The German government has been urged to quickly pass its bill aimed at strengthening occupational pension schemes (BRSG II), but German actuaries are demanding "much more far-reaching reforms".
The German Actuarial Association (DAV) and the Institute of Actuarial Experts for Old-Age Pensions (IVS) support the current draft bill from the Federal Ministry of Labour and Social Affairs, which includes important legal clarifications and practical improvements to occupational pensions.
While the draft remains largely unchanged from the September 2024 version presented by the previous government, IVS and DAV's backing is a strategic decision to avoid further delays in reform - not an endorsement that the bill is sufficient as is.
They emphasise that more “fundamental changes” are still needed to ensure occupational pensions remain sustainable and effective over the long term.
In light of this, DAV and IVS are refraining from proposing further major amendments to enable the bill’s swift passage into law.

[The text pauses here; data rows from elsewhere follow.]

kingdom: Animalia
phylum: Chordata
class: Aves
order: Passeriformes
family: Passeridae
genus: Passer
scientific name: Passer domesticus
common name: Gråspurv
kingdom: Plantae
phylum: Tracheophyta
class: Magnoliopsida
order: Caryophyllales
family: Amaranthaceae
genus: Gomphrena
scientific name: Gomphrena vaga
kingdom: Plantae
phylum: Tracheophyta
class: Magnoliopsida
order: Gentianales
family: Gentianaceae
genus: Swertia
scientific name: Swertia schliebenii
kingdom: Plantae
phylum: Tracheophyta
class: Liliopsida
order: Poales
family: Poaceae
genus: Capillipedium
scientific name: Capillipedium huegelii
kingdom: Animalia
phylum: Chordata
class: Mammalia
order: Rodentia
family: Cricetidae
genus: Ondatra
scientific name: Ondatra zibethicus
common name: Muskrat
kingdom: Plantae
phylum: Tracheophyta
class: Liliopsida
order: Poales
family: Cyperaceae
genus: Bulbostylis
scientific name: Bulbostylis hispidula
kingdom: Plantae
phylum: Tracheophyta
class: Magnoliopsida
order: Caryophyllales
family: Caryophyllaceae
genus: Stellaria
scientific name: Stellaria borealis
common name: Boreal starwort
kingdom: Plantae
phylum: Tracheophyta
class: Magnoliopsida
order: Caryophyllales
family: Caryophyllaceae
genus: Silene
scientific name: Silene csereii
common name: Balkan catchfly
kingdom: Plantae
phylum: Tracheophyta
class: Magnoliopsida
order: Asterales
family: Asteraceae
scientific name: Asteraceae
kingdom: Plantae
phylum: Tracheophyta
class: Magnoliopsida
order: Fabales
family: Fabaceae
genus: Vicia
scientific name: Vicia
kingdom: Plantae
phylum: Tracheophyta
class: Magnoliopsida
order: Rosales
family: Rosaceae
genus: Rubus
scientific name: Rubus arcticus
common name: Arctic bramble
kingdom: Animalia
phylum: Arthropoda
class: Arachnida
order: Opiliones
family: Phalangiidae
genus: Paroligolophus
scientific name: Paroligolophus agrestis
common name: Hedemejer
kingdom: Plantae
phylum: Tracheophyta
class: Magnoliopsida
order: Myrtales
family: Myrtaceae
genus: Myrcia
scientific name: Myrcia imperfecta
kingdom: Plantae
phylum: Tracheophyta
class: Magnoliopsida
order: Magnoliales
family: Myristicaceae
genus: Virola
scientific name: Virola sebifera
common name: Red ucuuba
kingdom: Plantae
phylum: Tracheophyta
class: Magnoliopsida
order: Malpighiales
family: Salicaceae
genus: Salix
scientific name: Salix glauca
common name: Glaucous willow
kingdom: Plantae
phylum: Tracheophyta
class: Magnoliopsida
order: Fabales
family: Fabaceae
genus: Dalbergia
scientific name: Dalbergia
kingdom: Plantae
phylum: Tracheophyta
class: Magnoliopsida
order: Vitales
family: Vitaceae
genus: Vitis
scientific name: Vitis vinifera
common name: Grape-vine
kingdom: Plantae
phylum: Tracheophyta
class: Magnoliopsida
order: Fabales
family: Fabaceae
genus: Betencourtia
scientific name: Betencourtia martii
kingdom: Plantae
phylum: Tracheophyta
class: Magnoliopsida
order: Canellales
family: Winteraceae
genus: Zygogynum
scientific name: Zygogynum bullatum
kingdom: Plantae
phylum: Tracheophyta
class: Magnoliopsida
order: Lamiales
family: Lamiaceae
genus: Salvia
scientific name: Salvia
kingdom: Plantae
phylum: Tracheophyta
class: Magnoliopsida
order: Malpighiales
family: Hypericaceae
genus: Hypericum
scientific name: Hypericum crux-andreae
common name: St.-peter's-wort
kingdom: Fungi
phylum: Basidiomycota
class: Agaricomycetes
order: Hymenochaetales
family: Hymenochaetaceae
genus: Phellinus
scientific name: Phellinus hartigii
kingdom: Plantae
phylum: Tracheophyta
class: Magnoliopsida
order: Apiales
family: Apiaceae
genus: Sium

Given the ongoing demographic and economic changes, DAV and IVS believe that for pensions to stay reliable in the future, the current public pay-as-you-go statutory pension insurance needs to be supported by a strong, efficient funded component with lifelong benefits.
The actuarial associations previously proposed several changes to the earlier draft. One key suggestion — transferring excess returns to the hedging contribution buffer for pure DC schemes — was partly incorporated into the current bill.
However, other suggestions, such as simplifying taxes for DC schemes and stopping severance payments from going into the public pension system, were not included.
While DAV and IVS agree with the government that occupational pensions need to be stronger and more widespread as a supplement to statutory pension insurance, they believe the planned amendments represent only small steps toward this goal and that more far-reaching reforms are needed to ensure pensions remain sustainable.
From an actuarial perspective, they see room for necessary improvements beyond the current legislative project.
In this context, they referenced their 2022 and 2024 proposals calling for stronger capital market investments, greater flexibility, improved regulatory frameworks, and simplified tax treatment to better support occupational and private pensions.
In particular, they emphasised the importance of going beyond the planned simplifications for current DC pension plans offered by companies.
They also highlighted the need to establish a suitable legal framework that supports modern systems relying on capital market investments in both the savings and benefit phases to achieve a breakthrough.
DAV and IVS further identified a “clear need” to improve the obligation to provide for old age. However, they believe that the current law-making process is not the right time to address this issue, as attempting to do so risks halting progress entirely.
Instead, they will rely on the Pensions Commission set up by the coalition agreement, where they intend to further develop their ideas and bring them into the discussion.